Don't worry about overdosing I had a pump timer failure and dumped 1litre if macro into 180litre tank pushing nitrate to 300ppm. Were fish bothered, nope, did I get algae, nope. I was peeved ad wasted 1litre of EI solution....


----------



## jsiegmund (9 Dec 2014)

Ok, would there be any downside to the morning / evening approach though?


----------



## ian_m (9 Dec 2014)

jsiegmund said:


> Ok, would there be any downside to the morning / evening approach though?


Probably not.

However:-
- The macro and micro will react to produce insoluble iron phosphate, which is then unavailable to plants. This is why you dose alternate days.
- Most people that invent their own variation of EI always end up with issues either algae or plant problems. All the original EI research was done with alternate days dosing.

You can of course make an all in one solution, as below. However, follow the ingredients 100%, they are all needed and missing one off as you can't get it will negate having an all in one.
http://www.theplantedtank.co.uk/allinone.htm

I wouldn't bother with your messing around with dosing bottles, just put the pump input pipe into a 500ml or 1l bottle, job done. I suspect running out of ferts will be far worse for the plants that accidental overdosing.

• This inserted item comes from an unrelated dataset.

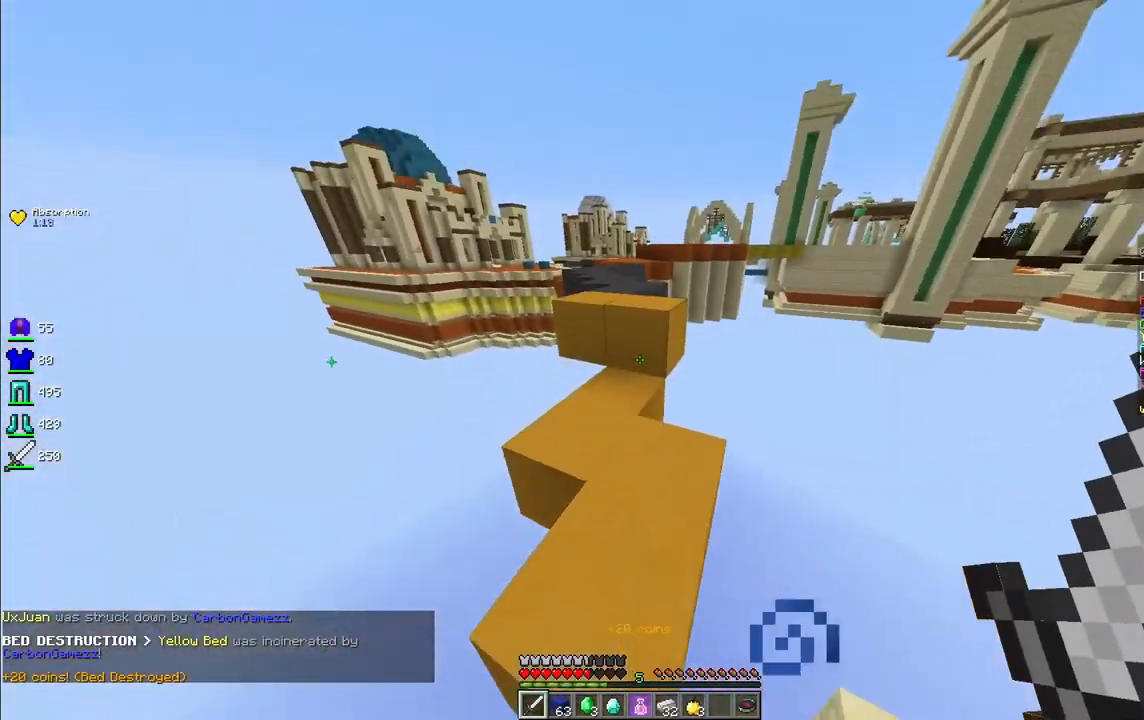
{"keys": ["space", "w"], "mouse": [], "events": [[457, "space", "down"]]}
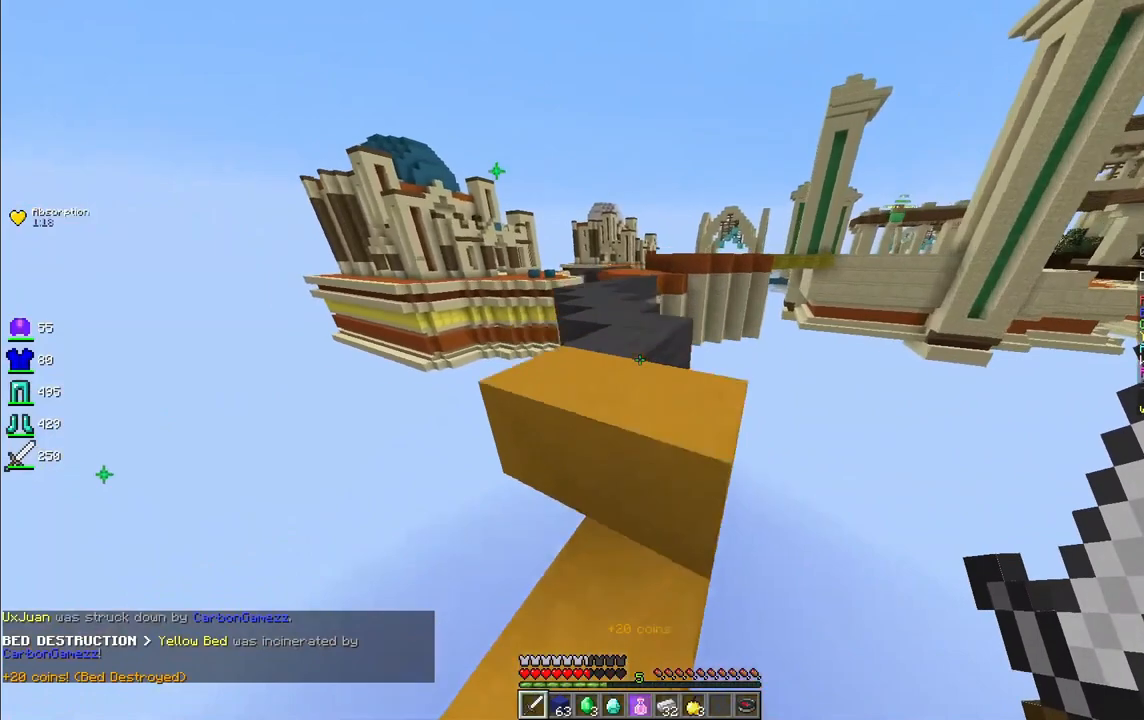
{"keys": ["a", "space", "w"], "mouse": [], "events": [[125, "a", "down"], [125, "space", "up"], [250, "a", "up"], [416, "space", "down"], [499, "a", "down"]]}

This is my "dosing cabinet".


----------



## jsiegmund (10 Dec 2014)

Ok thanks. I'm not dosing strict EI, instead trying to find the balance between supply and demand. A bit trickier, but I like the challenge. I know about the reaction but in smaller doses, morning vs. evening should also mean that the plants had enough time to uptake the ferts I think? I mean, even when you do alternate days, there will still be some micro's left when you dose the macro's, especially with EI. So for now I went with micro's @ noon before my lights go on and macro's @ 8 PM after the lights have gone off. To be honest, that was just being lazy because I couldn't figure out how to program the pumps to do alternate days


----------